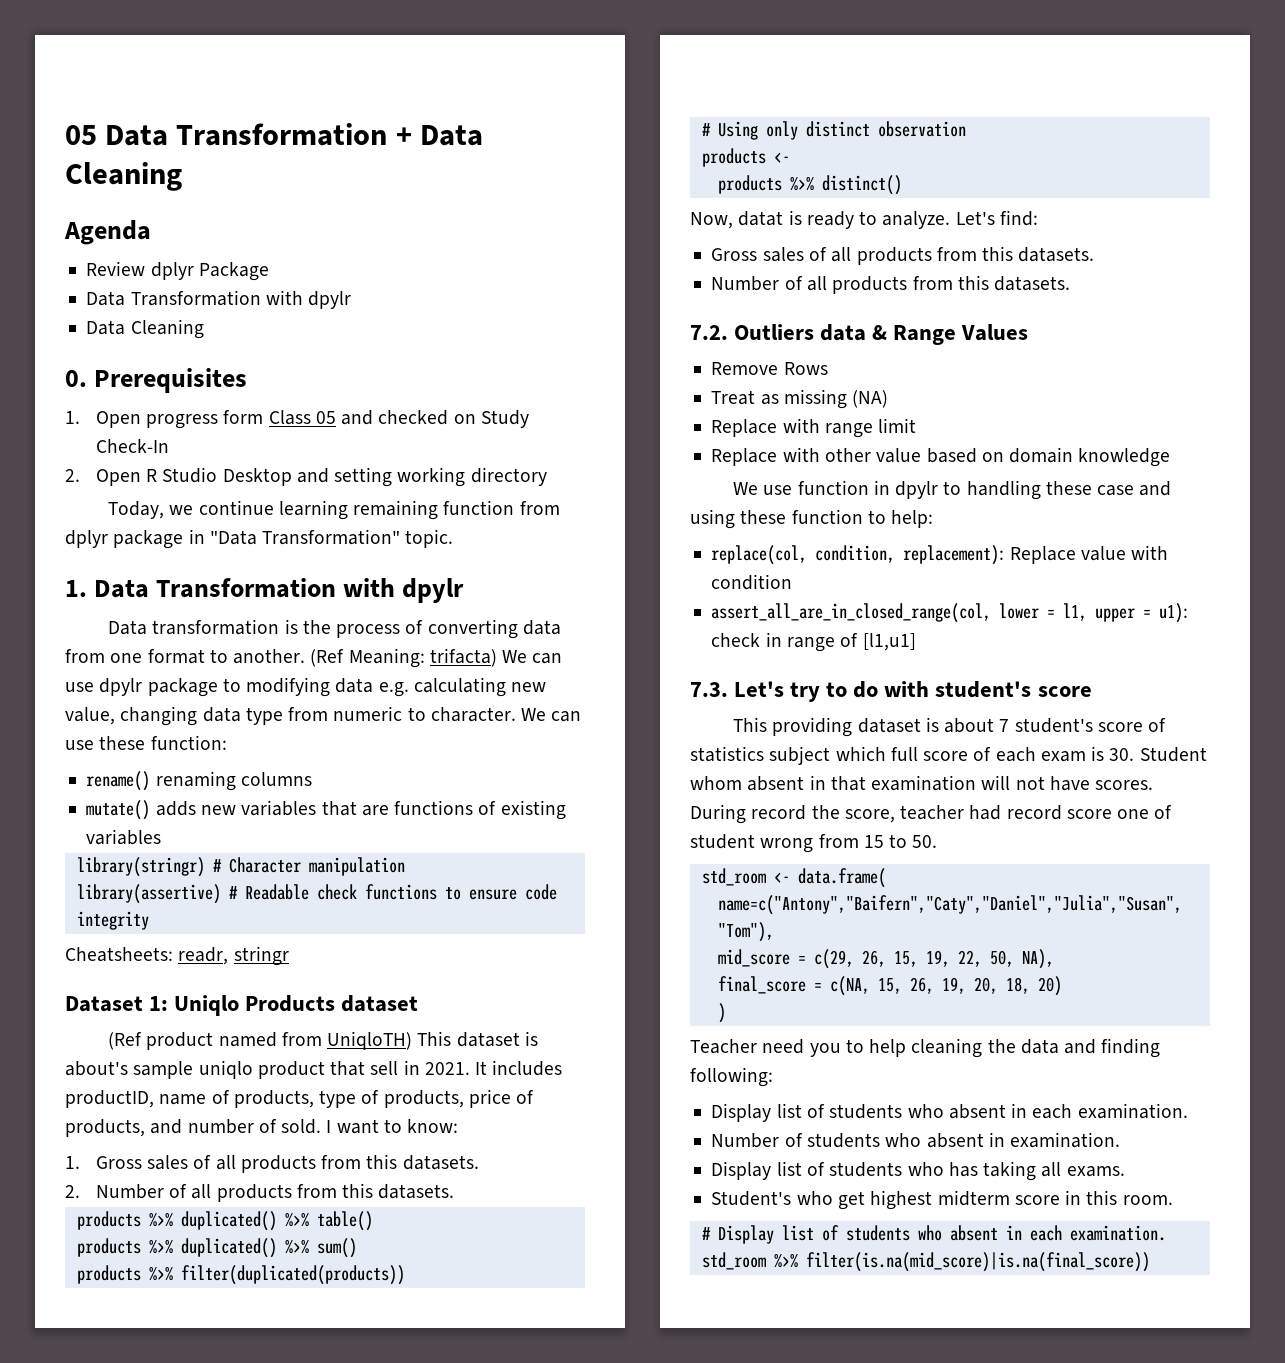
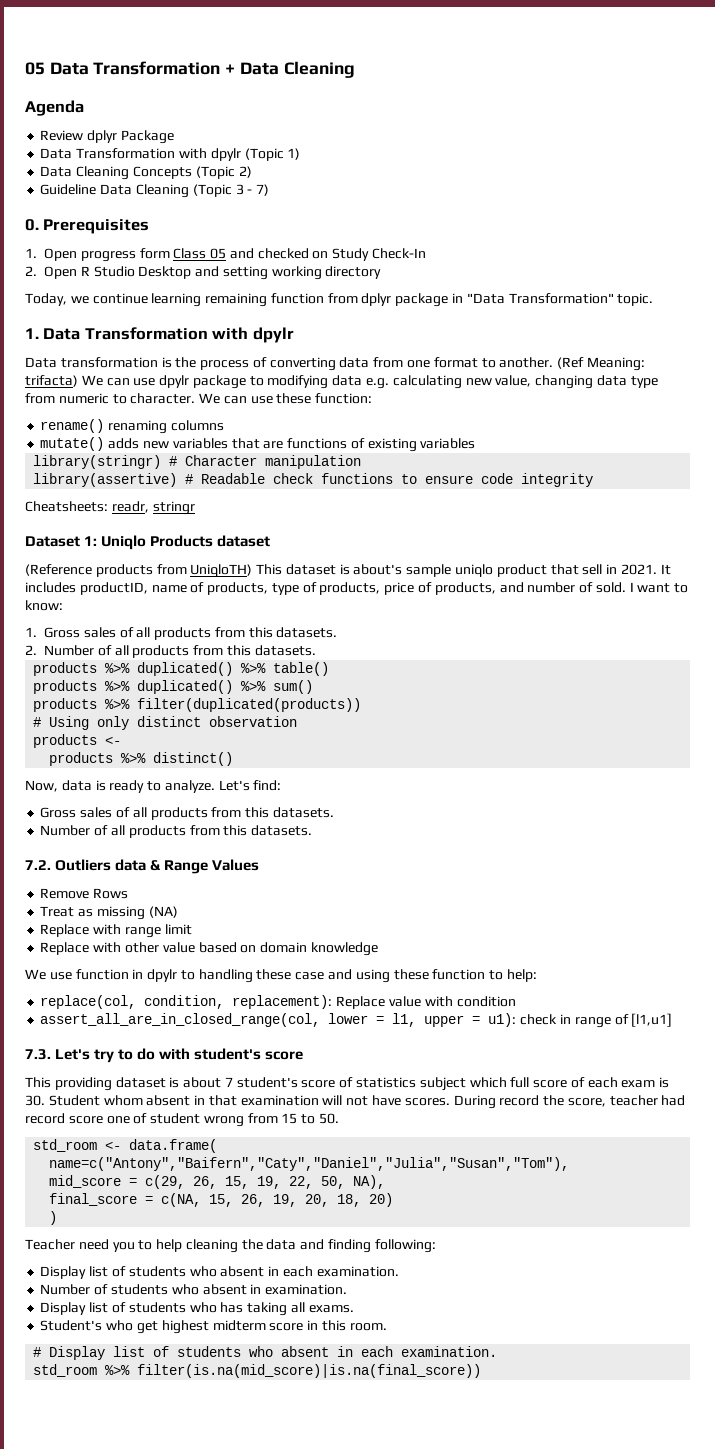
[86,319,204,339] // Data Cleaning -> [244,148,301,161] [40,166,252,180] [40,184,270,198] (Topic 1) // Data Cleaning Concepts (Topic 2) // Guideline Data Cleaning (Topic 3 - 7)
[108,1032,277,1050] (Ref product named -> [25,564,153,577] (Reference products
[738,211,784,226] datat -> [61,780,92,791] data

...

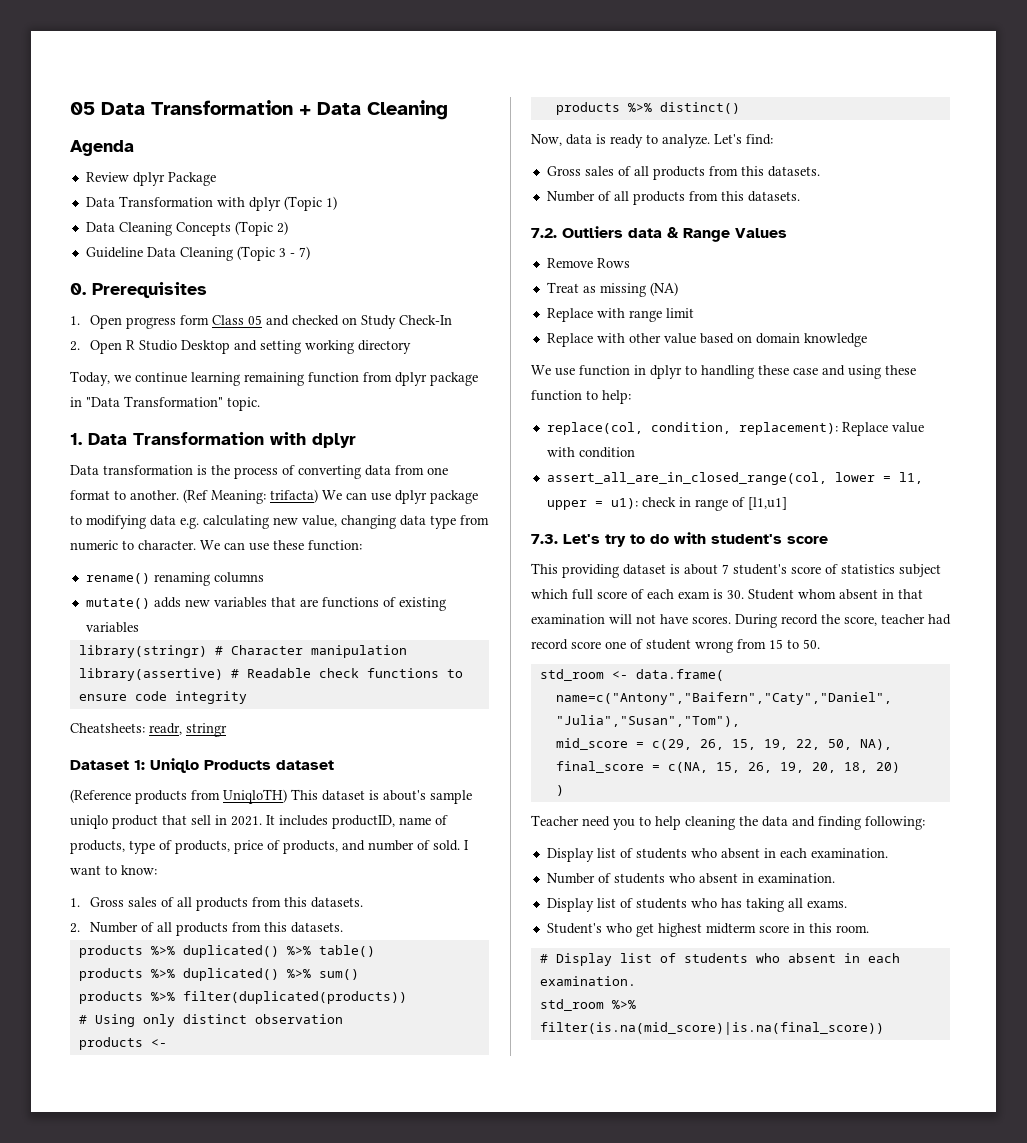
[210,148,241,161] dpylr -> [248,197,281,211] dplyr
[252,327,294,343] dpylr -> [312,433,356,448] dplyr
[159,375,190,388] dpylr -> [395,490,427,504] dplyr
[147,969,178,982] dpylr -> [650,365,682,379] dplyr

TASK TO COMPLETE » Among the records above, extract exactly the lines from the line with "[86,319,204,339] // Data" to the line with "[738,211,784,226] datat ->", both lines included, and leave out the rest.

ANSWER TO THIS TASK »
[86,319,204,339] // Data Cleaning -> [244,148,301,161] [40,166,252,180] [40,184,270,198] (Topic 1) // Data Cleaning Concepts (Topic 2) // Guideline Data Cleaning (Topic 3 - 7)
[108,1032,277,1050] (Ref product named -> [25,564,153,577] (Reference products
[738,211,784,226] datat -> [61,780,92,791] data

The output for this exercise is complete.